The prospect of Season 2 Silver Kings has my blood pumping! I've been spending some time on theses blown out days doing a little reading, and since this thread is the one-stop-shop for all things tarpon here's a little book review mixed in with some history and personal note.
On the suggestion of a fellow Ag recently I purchased and read "Fishing Yesterday's Gulf Coast" by Barney Farley. I purchased the digital download from
Amazon. Because the stories contained are completely intertwined with tarpon fishing in Texas I thought a review here would be appropriate.

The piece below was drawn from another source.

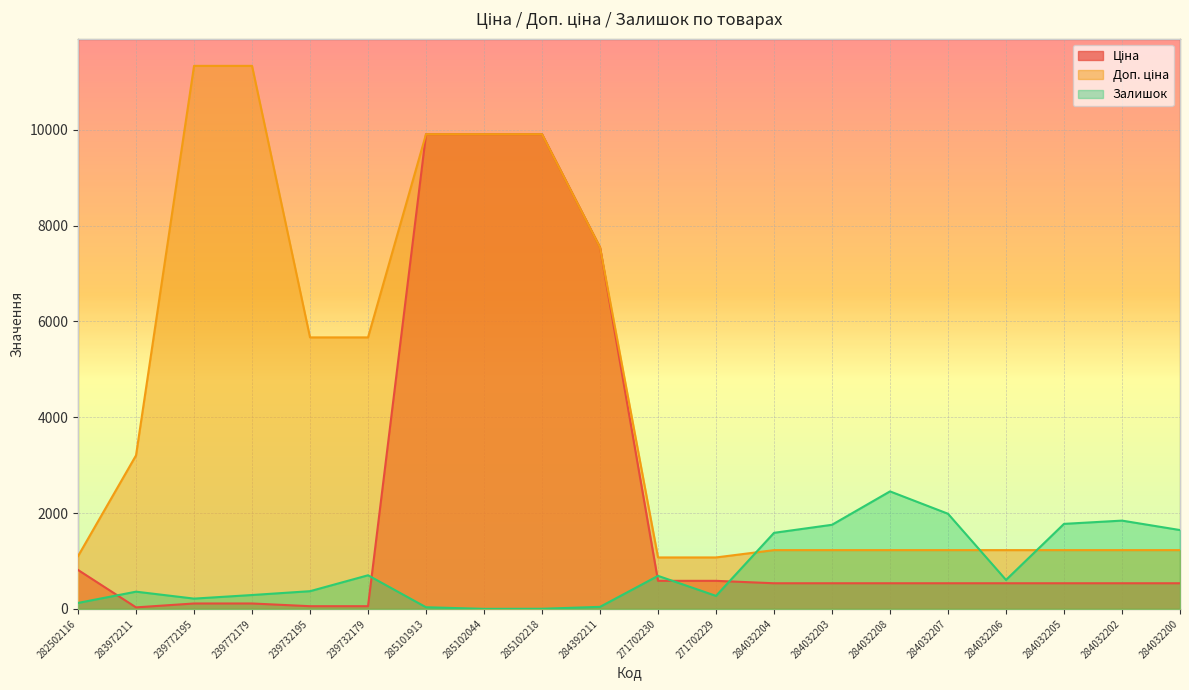

Reading left to right, what are all the values shown in this chart?

Ціна: 282502116=813.0	283972211=32.0	239772195=113.3	239772179=113.3	239732195=56.7	239732179=56.7	285101913=9908.5	285102044=9908.5	285102218=9908.5	284392211=7545.9	271702230=586.0	271702229=586.0	284032204=535.4	284032203=535.4	284032208=535.4	284032207=535.4	284032206=535.4	284032205=535.4	284032202=535.4	284032200=535.4
Доп. ціна: 282502116=1101.8	283972211=3205.0	239772195=11334.0	239772179=11334.0	239732195=5667.0	239732179=5667.0	285101913=9908.5	285102044=9908.5	285102218=9908.5	284392211=7545.9	271702230=1074.5	271702229=1074.5	284032204=1227.2	284032203=1227.2	284032208=1227.2	284032207=1227.2	284032206=1227.2	284032205=1227.2	284032202=1227.2	284032200=1227.2
Залишок: 282502116=125.0	283972211=360.0	239772195=215.0	239772179=290.0	239732195=370.0	239732179=702.0	285101913=35.0	285102044=1.0	285102218=3.0	284392211=43.0	271702230=690.0	271702229=272.0	284032204=1588.0	284032203=1756.0	284032208=2453.0	284032207=1986.0	284032206=605.0	284032205=1775.0	284032202=1843.0	284032200=1646.0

The book is a collection of stories written by longtime Port Aransas guide and bait shop owner Barney Farley that were assembled and published posthumously. There is a lot of interesting and prophetic stuff in there about fishing on the Texas coast - he saw the heyday of it in the 1920s - 1950s and in the 1960s started writing short articles for the Corpus papers encouraging conservation long before it was fashionable. There are chapters on most every Texas gamefish and how to catch them; with tackle recommendations only your grandfather could appreciate!
The first few chapters are on Tarpon and a good bit about his experience fishing President Roosevelt.

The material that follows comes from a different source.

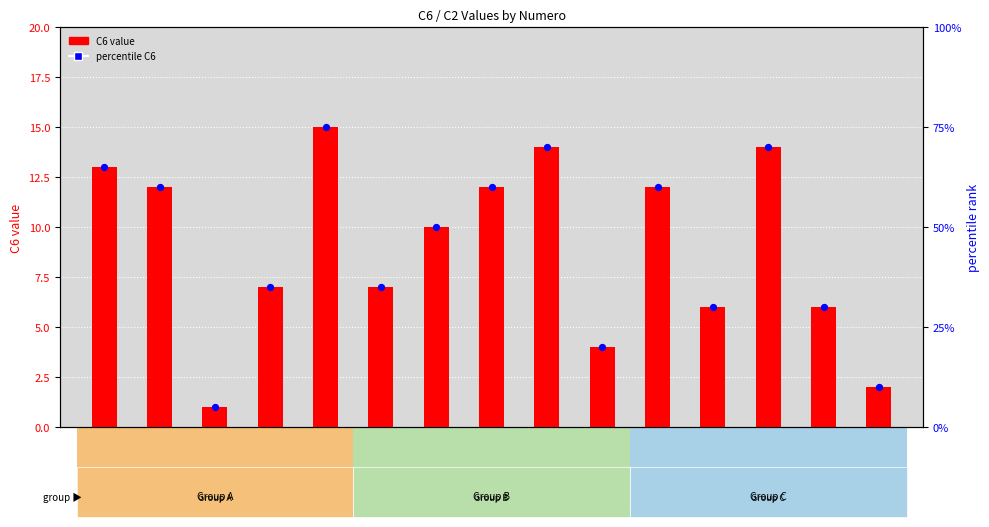

Which series contains the lowest Y value?

C6 value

That's Barney in the white shirt holding the tarpon up. There are parts of the story about the press lining the jetties and how he had to ask the President's security detail to back up so they could troll and catch tarpon. He describes coming down to the Lower Laguna at Brownsville with the President and buying shrimp from shrimp boats. He went into detail about how he had to tell President Roosevelt that neither his boat nor tackle were suitable for tarpon fishing when he was taken out to meet the President on his yacht. A yacht flanked by two destroyers.

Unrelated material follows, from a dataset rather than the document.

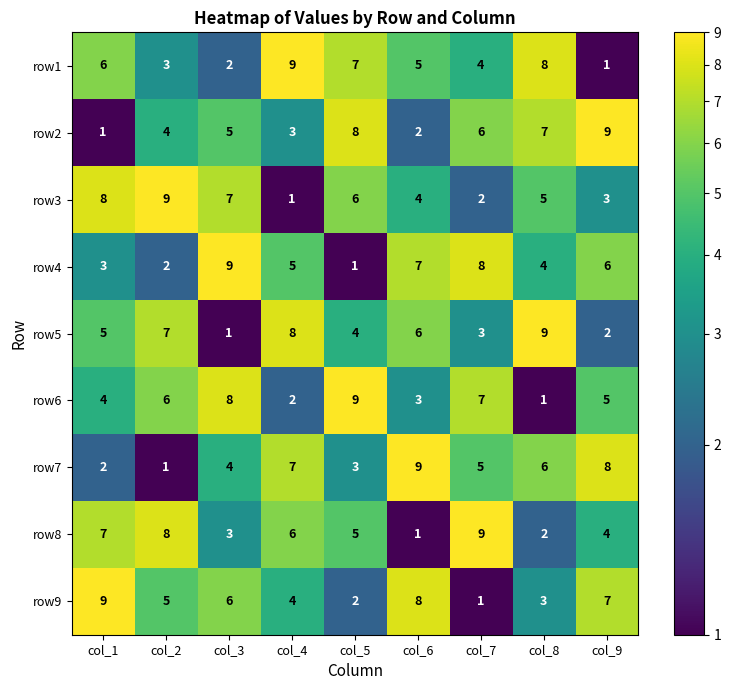

What is the greatest value displayed?

9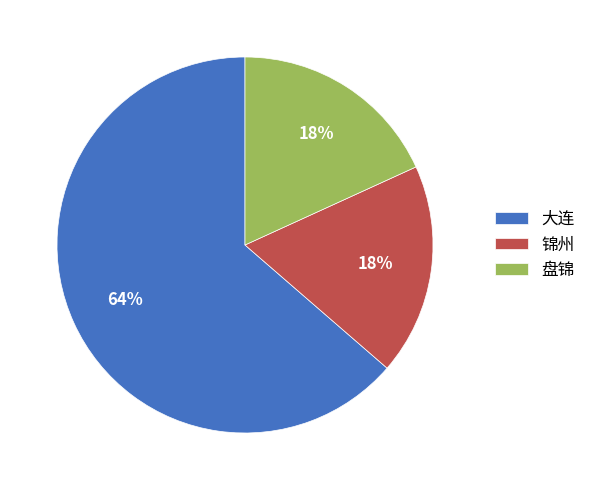

To the nearest percent, what is the combined percentage of 锦州 and 盘锦?

36%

Interestingly enough he took the President on a boat that was built in Port Aransas by his brother, Fred Farley, who designed and built boats to handle the chop yet handle good in Texas bays. Farley boats were built there for a number of years. This is a group of Farleys lined up for a day of fishing.
If you'll tolerate an aside - some of the later Farley boats were a little larger, up to 30' in length and featured automotive engines and two speed transmissions for trolling. Here is one outside the shop where they were built.
I thought that was interesting because when I was but a little Centerpole our family boat was a 28' Farley we kept at Port Mansfield. It was exactly like the one pictured above; straight inboard. Here's little Centerpole and Daddy Centerpole running the East cut -
and with a friend backed into the slip @ Mansfield (those slips were destroyed by Hurricane Alan in 1980).
Also, on BClark's reccomnedation I bit the bullet and bough Andy Mill's book. I wish I'd done that a lot sooner! If it were called the 'Encyclopedia of Tarpon' it still wouldn't describe the volume and level of detailed information contained. Thanks for the tip BKC.